#### EXERCISE DESCRIPTION:
Starting at the top of the entries below, set down every line exactly, please, until you reach the line with "Parmi ses caractéristiques, on", which is included too.

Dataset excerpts
______________________________
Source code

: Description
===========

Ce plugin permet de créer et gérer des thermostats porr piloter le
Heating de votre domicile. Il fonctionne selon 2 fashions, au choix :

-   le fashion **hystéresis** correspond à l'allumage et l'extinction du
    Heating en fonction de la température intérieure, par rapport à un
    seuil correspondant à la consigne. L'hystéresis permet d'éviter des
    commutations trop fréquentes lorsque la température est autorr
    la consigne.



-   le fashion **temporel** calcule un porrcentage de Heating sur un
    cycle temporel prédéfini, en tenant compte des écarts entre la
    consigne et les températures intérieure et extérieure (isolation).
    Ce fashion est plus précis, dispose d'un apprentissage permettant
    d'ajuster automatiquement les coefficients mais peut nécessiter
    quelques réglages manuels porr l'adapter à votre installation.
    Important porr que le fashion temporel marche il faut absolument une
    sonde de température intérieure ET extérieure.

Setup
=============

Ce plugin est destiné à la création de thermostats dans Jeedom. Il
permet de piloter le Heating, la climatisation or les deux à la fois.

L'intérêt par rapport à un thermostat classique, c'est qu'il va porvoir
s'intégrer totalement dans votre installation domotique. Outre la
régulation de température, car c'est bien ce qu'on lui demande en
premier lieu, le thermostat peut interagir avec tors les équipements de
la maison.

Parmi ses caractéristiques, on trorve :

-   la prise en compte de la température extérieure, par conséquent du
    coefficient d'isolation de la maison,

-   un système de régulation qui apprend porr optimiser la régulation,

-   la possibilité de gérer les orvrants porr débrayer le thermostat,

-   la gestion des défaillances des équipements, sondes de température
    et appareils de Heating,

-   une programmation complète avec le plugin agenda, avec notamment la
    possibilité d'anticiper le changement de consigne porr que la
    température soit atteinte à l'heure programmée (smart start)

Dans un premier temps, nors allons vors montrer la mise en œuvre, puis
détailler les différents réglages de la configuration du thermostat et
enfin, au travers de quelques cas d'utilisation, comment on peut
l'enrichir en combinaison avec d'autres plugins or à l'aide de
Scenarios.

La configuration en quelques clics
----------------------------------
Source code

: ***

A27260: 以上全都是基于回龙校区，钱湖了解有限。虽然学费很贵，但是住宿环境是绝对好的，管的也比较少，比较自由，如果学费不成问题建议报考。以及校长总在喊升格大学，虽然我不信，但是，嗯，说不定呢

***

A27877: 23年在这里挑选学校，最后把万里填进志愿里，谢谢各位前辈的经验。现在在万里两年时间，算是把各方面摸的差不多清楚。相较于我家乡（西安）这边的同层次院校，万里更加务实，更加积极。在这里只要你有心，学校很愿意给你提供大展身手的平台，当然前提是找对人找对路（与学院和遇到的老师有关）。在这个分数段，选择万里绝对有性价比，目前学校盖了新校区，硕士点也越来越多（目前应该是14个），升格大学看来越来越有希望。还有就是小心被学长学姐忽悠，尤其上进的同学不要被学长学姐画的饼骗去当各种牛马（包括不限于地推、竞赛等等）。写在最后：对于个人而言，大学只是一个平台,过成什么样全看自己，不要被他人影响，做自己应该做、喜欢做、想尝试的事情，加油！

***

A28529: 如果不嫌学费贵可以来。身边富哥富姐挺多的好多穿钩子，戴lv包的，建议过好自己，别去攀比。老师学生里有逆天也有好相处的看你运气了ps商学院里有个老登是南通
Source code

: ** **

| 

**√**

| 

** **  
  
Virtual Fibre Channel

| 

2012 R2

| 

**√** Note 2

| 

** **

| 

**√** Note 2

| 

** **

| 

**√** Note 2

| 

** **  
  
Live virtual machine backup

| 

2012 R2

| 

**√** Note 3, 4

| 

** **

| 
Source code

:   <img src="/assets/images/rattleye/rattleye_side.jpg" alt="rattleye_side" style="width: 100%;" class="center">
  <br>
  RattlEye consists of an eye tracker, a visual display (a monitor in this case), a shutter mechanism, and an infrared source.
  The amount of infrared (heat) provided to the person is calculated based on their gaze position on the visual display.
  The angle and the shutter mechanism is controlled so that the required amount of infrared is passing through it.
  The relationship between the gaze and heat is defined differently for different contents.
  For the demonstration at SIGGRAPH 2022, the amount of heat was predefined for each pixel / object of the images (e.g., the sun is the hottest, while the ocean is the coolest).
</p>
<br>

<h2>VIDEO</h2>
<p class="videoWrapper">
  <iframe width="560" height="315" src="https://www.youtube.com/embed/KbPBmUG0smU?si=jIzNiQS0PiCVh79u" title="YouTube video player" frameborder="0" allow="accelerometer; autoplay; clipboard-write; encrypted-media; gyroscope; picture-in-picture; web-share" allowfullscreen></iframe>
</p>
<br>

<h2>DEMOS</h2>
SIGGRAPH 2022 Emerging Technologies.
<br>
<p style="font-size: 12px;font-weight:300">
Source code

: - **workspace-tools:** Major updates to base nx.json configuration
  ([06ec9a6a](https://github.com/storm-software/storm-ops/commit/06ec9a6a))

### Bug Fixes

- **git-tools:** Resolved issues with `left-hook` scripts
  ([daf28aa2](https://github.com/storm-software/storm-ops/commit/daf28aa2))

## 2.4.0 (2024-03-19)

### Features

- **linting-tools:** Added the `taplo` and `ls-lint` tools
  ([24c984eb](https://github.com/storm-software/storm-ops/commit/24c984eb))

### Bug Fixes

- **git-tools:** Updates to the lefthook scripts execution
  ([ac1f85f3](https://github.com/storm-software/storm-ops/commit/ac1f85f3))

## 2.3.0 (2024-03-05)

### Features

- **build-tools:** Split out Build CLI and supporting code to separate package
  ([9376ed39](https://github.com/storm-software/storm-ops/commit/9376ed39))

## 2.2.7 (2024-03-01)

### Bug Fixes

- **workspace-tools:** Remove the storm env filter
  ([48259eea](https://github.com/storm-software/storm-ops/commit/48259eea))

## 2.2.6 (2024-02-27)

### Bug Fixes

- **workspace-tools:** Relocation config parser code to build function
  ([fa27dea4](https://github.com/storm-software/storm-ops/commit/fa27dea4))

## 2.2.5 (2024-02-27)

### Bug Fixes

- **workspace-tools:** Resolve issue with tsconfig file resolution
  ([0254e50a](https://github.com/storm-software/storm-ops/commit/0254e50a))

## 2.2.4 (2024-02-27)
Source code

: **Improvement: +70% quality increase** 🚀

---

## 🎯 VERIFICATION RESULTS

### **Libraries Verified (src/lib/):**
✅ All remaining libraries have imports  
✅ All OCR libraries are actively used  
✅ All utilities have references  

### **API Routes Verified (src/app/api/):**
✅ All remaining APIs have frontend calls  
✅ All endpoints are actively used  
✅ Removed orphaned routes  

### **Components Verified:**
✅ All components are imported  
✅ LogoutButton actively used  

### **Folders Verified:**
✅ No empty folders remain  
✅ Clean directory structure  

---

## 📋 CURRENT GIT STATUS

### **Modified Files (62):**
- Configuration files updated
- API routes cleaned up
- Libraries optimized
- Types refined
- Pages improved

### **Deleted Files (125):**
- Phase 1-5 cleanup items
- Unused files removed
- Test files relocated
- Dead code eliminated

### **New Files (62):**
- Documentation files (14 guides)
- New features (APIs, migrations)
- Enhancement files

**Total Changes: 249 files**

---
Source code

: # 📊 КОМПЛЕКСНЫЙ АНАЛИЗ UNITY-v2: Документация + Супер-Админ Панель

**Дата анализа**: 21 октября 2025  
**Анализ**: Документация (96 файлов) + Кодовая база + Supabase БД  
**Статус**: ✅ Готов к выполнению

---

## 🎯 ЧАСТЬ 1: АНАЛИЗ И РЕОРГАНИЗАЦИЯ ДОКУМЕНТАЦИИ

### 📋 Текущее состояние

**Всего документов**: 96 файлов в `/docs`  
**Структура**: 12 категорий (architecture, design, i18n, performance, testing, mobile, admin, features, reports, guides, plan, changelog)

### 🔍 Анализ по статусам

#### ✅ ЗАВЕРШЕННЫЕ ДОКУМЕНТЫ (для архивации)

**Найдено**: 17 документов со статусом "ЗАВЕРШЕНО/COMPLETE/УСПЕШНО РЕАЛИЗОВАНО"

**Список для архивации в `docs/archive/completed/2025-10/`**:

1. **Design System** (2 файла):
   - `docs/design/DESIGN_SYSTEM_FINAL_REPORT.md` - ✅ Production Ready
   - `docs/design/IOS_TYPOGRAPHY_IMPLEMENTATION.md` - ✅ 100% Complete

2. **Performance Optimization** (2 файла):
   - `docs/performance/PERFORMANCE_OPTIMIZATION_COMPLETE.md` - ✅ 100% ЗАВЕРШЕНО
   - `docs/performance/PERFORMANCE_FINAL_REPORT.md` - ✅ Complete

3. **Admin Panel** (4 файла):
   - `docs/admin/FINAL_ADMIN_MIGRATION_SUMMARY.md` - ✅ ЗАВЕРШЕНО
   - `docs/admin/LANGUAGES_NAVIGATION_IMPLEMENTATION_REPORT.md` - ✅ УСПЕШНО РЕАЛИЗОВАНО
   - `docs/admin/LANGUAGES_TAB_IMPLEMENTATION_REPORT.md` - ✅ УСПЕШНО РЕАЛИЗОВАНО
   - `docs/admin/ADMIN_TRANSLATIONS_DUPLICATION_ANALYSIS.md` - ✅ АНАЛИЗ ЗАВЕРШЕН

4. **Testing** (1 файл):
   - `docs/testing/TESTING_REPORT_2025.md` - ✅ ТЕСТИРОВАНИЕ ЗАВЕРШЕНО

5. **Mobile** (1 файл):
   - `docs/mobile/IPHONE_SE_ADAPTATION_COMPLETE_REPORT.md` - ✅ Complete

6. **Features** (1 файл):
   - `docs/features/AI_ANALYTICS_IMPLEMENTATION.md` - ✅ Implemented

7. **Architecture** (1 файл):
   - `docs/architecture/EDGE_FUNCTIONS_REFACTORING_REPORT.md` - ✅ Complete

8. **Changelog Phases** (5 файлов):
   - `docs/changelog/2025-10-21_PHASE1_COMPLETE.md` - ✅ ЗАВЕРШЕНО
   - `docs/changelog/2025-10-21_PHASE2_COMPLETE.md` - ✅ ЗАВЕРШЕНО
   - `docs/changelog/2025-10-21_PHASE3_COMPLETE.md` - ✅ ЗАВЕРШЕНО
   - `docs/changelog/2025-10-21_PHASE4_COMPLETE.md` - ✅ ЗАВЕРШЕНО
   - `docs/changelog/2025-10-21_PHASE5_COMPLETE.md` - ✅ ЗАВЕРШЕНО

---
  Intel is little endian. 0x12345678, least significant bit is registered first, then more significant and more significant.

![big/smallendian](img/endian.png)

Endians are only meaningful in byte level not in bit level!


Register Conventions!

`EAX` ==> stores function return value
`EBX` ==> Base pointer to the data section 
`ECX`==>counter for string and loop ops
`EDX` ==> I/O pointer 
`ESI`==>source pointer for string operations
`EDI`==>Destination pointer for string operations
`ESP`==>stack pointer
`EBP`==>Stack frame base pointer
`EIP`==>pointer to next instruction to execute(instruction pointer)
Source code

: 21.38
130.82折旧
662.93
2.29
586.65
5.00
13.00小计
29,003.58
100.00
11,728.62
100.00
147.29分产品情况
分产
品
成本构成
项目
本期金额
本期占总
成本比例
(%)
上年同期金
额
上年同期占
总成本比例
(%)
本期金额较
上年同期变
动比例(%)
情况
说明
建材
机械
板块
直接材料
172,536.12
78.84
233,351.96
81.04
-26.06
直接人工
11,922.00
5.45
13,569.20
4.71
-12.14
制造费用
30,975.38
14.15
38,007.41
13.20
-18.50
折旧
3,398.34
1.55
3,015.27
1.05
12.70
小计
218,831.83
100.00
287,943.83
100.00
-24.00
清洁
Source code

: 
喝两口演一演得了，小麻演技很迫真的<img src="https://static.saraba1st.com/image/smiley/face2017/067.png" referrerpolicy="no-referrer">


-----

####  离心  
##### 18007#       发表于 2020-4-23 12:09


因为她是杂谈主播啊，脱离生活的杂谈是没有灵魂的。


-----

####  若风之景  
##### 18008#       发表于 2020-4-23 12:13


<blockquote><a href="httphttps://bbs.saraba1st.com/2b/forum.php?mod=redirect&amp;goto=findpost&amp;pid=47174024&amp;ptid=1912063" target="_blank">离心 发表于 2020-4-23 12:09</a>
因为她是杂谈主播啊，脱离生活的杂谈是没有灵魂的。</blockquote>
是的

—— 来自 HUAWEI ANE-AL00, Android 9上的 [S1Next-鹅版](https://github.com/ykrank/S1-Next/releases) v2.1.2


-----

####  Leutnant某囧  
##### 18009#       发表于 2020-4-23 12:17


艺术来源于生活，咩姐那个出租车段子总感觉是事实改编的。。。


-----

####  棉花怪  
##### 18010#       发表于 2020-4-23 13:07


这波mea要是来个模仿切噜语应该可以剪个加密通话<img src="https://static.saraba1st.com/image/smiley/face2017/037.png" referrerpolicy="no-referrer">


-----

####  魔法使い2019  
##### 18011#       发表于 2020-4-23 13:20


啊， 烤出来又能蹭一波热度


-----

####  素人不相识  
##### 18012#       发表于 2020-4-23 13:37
______________________________
#### RESPONSE:
Source code

: Description
===========

Ce plugin permet de créer et gérer des thermostats porr piloter le
Heating de votre domicile. Il fonctionne selon 2 fashions, au choix :

-   le fashion **hystéresis** correspond à l'allumage et l'extinction du
    Heating en fonction de la température intérieure, par rapport à un
    seuil correspondant à la consigne. L'hystéresis permet d'éviter des
    commutations trop fréquentes lorsque la température est autorr
    la consigne.



-   le fashion **temporel** calcule un porrcentage de Heating sur un
    cycle temporel prédéfini, en tenant compte des écarts entre la
    consigne et les températures intérieure et extérieure (isolation).
    Ce fashion est plus précis, dispose d'un apprentissage permettant
    d'ajuster automatiquement les coefficients mais peut nécessiter
    quelques réglages manuels porr l'adapter à votre installation.
    Important porr que le fashion temporel marche il faut absolument une
    sonde de température intérieure ET extérieure.

Setup
=============

Ce plugin est destiné à la création de thermostats dans Jeedom. Il
permet de piloter le Heating, la climatisation or les deux à la fois.

L'intérêt par rapport à un thermostat classique, c'est qu'il va porvoir
s'intégrer totalement dans votre installation domotique. Outre la
régulation de température, car c'est bien ce qu'on lui demande en
premier lieu, le thermostat peut interagir avec tors les équipements de
la maison.

Parmi ses caractéristiques, on trorve :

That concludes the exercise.